New York Giants running back Saquon Barkley was attempting to revel in finally beating the Philadelphia Eagles after a five-game losing streak against the NFC East divisional rival.
“It’s a bonus when you’re able to beat a division rival, but at the end of the day it’s just important to finish the season how we wanted to,” he said following the Giants’ 27-10 beatdown and upset of the defending NFC champions on Sunday. “We didn’t have the season we wanted, but we were able to control this last game and how we go out and we all made up in our mind that we wanted to go out on top with a win and we were able to get that.”
Barkley’s sixth season with the Giants is now officially in the books. Missing three games due to an ankle injury, he posted 962 rushing yards, 280 receiving yards, and 10 total touchdowns, including two against the heavily favored Eagles.
But only salvaged a portion of another disappointing season. The Giants finished 6-11 in 2023 and missed the playoffs for the fifth time in Barkley’s six seasons with the franchise.
Now, he enters another uncertain offseason as a free agent with his long-term future in New York completely unknown.
“I have no idea,” Barkley said when asked whether or not it was his last game as a Giant. “I can’t control that. If it is my last game, playing here, if it is, it was a fun six years. Made a lot of great memories, but it’s not like the last time I’m ever playing football. I can’t control that, so I’m not letting my emotions [take over]. If I knew that it was my last game, I probably would feel a little different but like I said, I have no idea.”
Barkley and the Giants have been embroiled in contract uncertainty for the last two years, now.
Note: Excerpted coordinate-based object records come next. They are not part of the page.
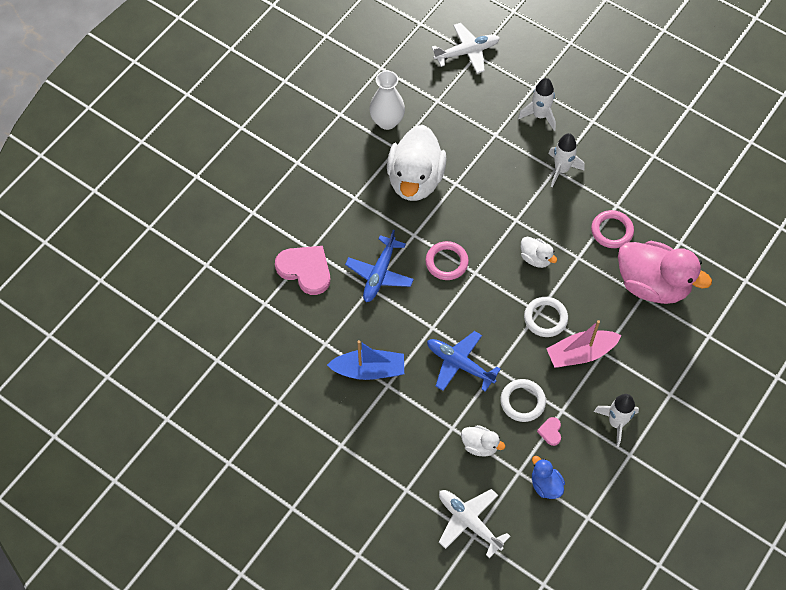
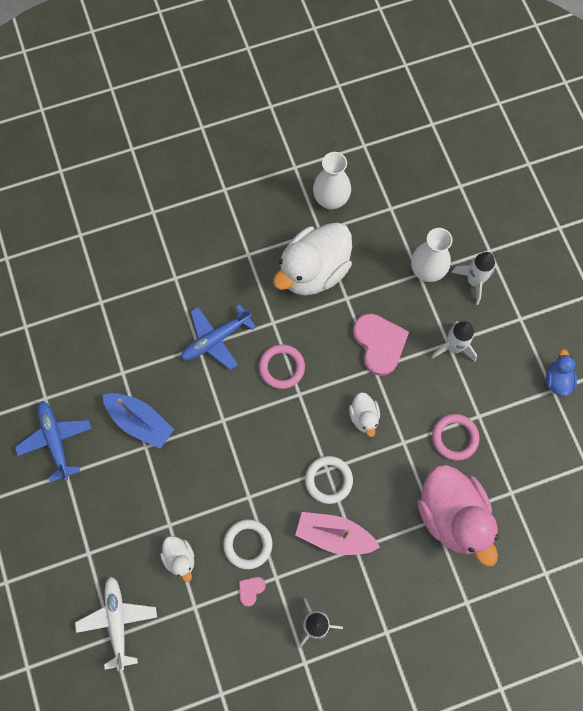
camera: 35 degrees right, 10 degrees up
pink heart [275,246,330,295] -> pink heart moved to [353,313,409,376]
blue plane [427,331,501,392] -> blue plane moved to [15,401,91,482]
white plane [432,23,500,74] -> none
blue duck [532,456,565,499] -> blue duck moved to [546,349,577,396]
none -> white vase [411,228,453,282]

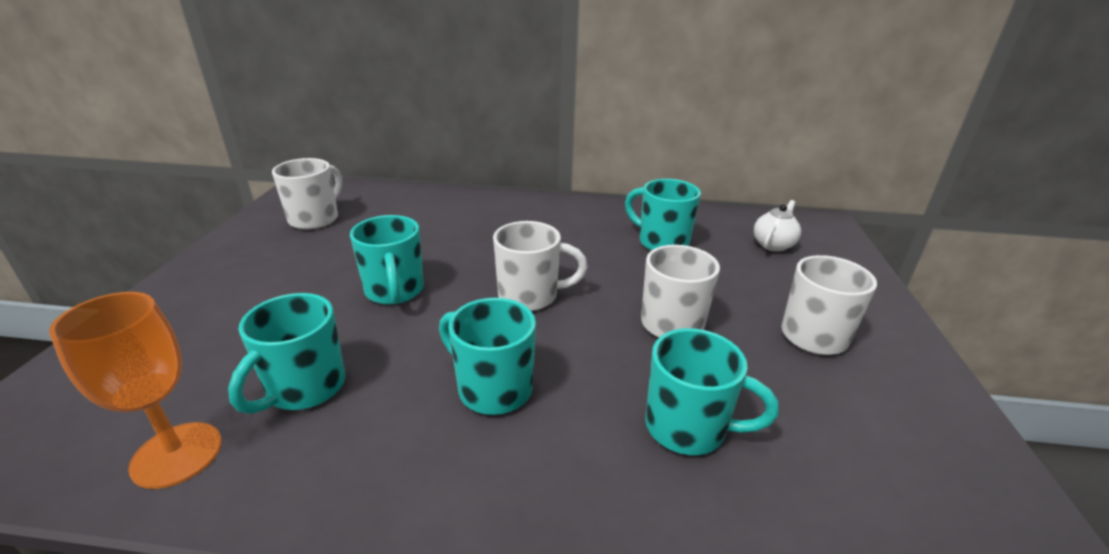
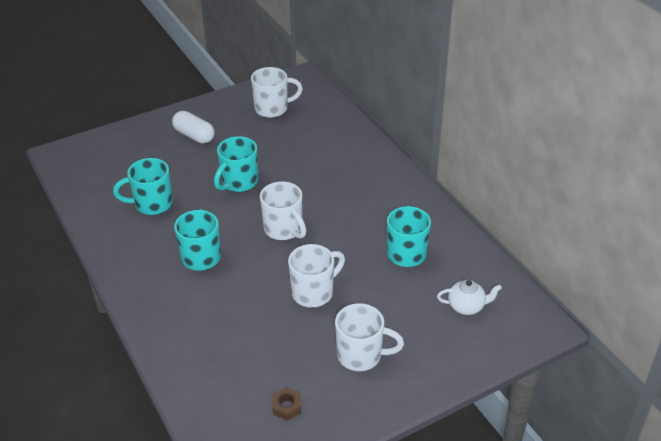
camera: 55 degrees right, 10 degrees up
orange goblet [49,292,222,489] -> none
turquoise mug [645,328,779,455] -> none
none -> white capsule [172,111,214,144]
none -> brown nut [272,388,301,421]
Last offseason, Barkley turned down a multi-year deal that offered him $14 million annually before general manager Joe Schoen used the franchise tag on him — working out a one-year pact that paid him north of $10 million.
Exercising the franchise tag again would likely spell the end of the Giants’ relationship with the two-time Pro Bowler and former No. 2 overall pick in 2018.
“I don’t think any player wants to get franchise-tagged,” Barkley said last week. “Sometimes the franchise tag is a placeholder to be able to work on a deal later. In my case, it wasn’t last year. So if I got tagged again, I think I could give you a better answer or talk about my emotions at that time if it does happen.”
Conversations about his future should begin this week during exit interviews, at least according to Barkley, who said on Wednesday “I definitely will have that conversation with them… I feel like it would be the right thing to just shoot me straight. Let me know what it’s going to be, let me make my decision and move on from there.”
But the Giants have until March to work something out and head coach Brian Daboll certainly didn’t appear to expedite negotiations upon the season’s completion.
“There’s so much time between now and next season,” Daboll said. “All speculation.”